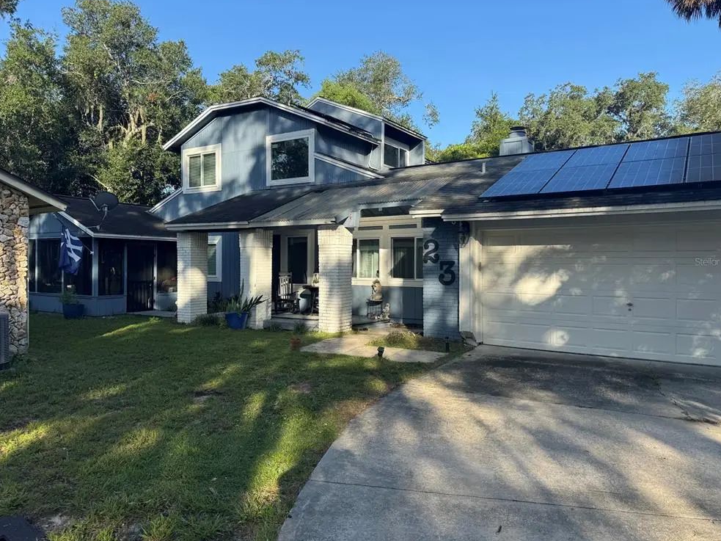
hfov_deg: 69.4
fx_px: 521
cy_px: 261
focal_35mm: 25
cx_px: 364
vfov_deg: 54.9
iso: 80
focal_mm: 6.76
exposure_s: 1/1524
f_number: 1.78
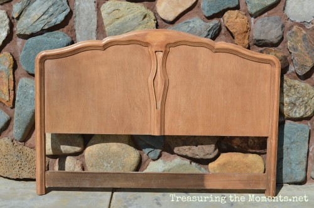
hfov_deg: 38.9
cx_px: 157
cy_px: 104
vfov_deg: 26.4
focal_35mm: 51
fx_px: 444
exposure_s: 1/250
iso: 100
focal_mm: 34
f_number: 8
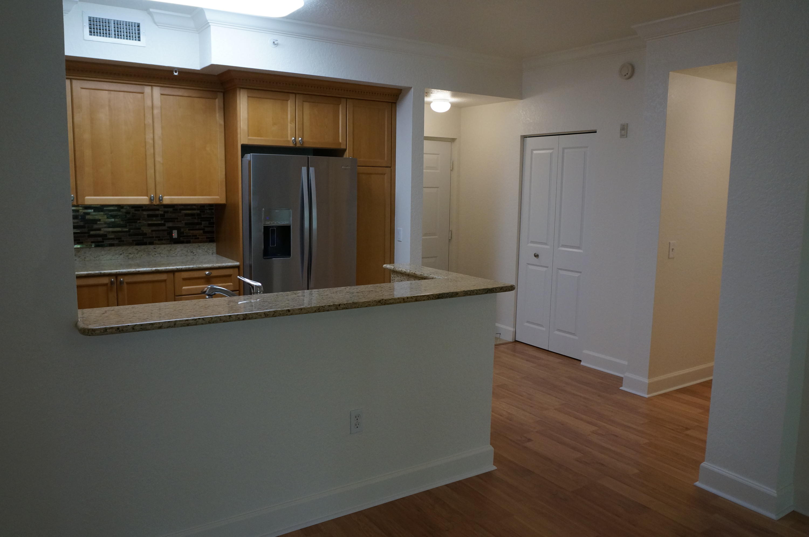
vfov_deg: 47.8
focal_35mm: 27
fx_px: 606
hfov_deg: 67.4
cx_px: 404
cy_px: 268
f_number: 4
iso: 1000
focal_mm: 18
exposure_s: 1/160
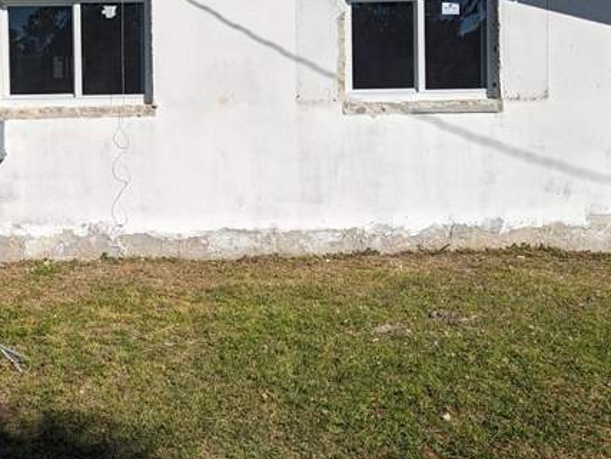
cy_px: 85
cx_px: 156
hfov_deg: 40.9
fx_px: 795
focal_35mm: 45
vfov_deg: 31.3
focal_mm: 6.81
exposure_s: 1/4049
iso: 59
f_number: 1.85
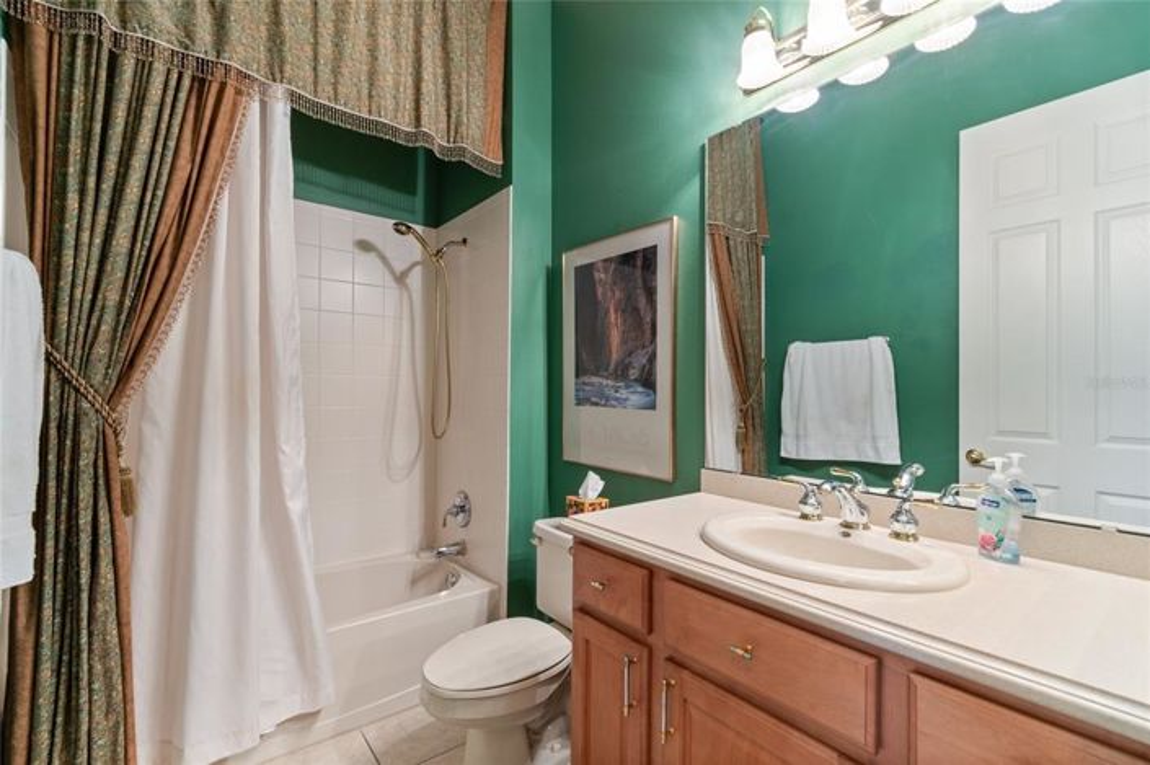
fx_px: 479
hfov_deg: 100.4
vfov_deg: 77.2
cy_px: 382
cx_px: 575
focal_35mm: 15
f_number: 7.1
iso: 100
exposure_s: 1/2
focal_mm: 10
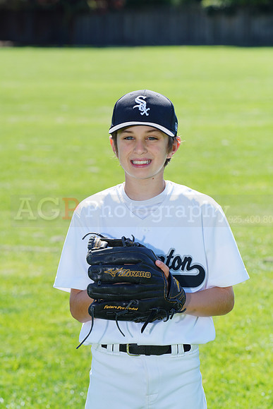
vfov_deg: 11.0
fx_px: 2126
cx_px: 136
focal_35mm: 187
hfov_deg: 7.3
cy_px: 204
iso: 200
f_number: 9
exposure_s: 1/250
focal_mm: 187
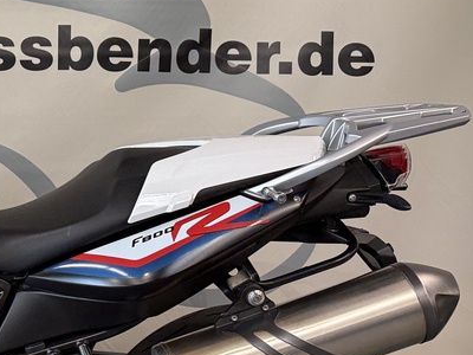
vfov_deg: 20.3
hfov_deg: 24.4
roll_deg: -0.5
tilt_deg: -1.0
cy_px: 251
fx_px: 984
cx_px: -99
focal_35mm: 72
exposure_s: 1/100
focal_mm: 6.76
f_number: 1.78
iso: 125
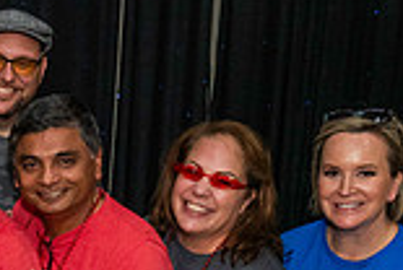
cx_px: -213
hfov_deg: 18.3
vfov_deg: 13.6
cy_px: 341
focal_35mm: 98
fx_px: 1099
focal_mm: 24
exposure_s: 1/200
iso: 4000
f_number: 4.5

□ □ □ □ □

-- ACTION ITEM --
In your copy of the data above, leave out the pictures and repeat everything else exactly.

-- ANSWER TO THE EXERCISE --
hfov_deg: 69.4
fx_px: 521
cy_px: 261
focal_35mm: 25
cx_px: 364
vfov_deg: 54.9
iso: 80
focal_mm: 6.76
exposure_s: 1/1524
f_number: 1.78
hfov_deg: 38.9
cx_px: 157
cy_px: 104
vfov_deg: 26.4
focal_35mm: 51
fx_px: 444
exposure_s: 1/250
iso: 100
focal_mm: 34
f_number: 8
vfov_deg: 47.8
focal_35mm: 27
fx_px: 606
hfov_deg: 67.4
cx_px: 404
cy_px: 268
f_number: 4
iso: 1000
focal_mm: 18
exposure_s: 1/160
cy_px: 85
cx_px: 156
hfov_deg: 40.9
fx_px: 795
focal_35mm: 45
vfov_deg: 31.3
focal_mm: 6.81
exposure_s: 1/4049
iso: 59
f_number: 1.85
fx_px: 479
hfov_deg: 100.4
vfov_deg: 77.2
cy_px: 382
cx_px: 575
focal_35mm: 15
f_number: 7.1
iso: 100
exposure_s: 1/2
focal_mm: 10
vfov_deg: 11.0
fx_px: 2126
cx_px: 136
focal_35mm: 187
hfov_deg: 7.3
cy_px: 204
iso: 200
f_number: 9
exposure_s: 1/250
focal_mm: 187
vfov_deg: 20.3
hfov_deg: 24.4
roll_deg: -0.5
tilt_deg: -1.0
cy_px: 251
fx_px: 984
cx_px: -99
focal_35mm: 72
exposure_s: 1/100
focal_mm: 6.76
f_number: 1.78
iso: 125
cx_px: -213
hfov_deg: 18.3
vfov_deg: 13.6
cy_px: 341
focal_35mm: 98
fx_px: 1099
focal_mm: 24
exposure_s: 1/200
iso: 4000
f_number: 4.5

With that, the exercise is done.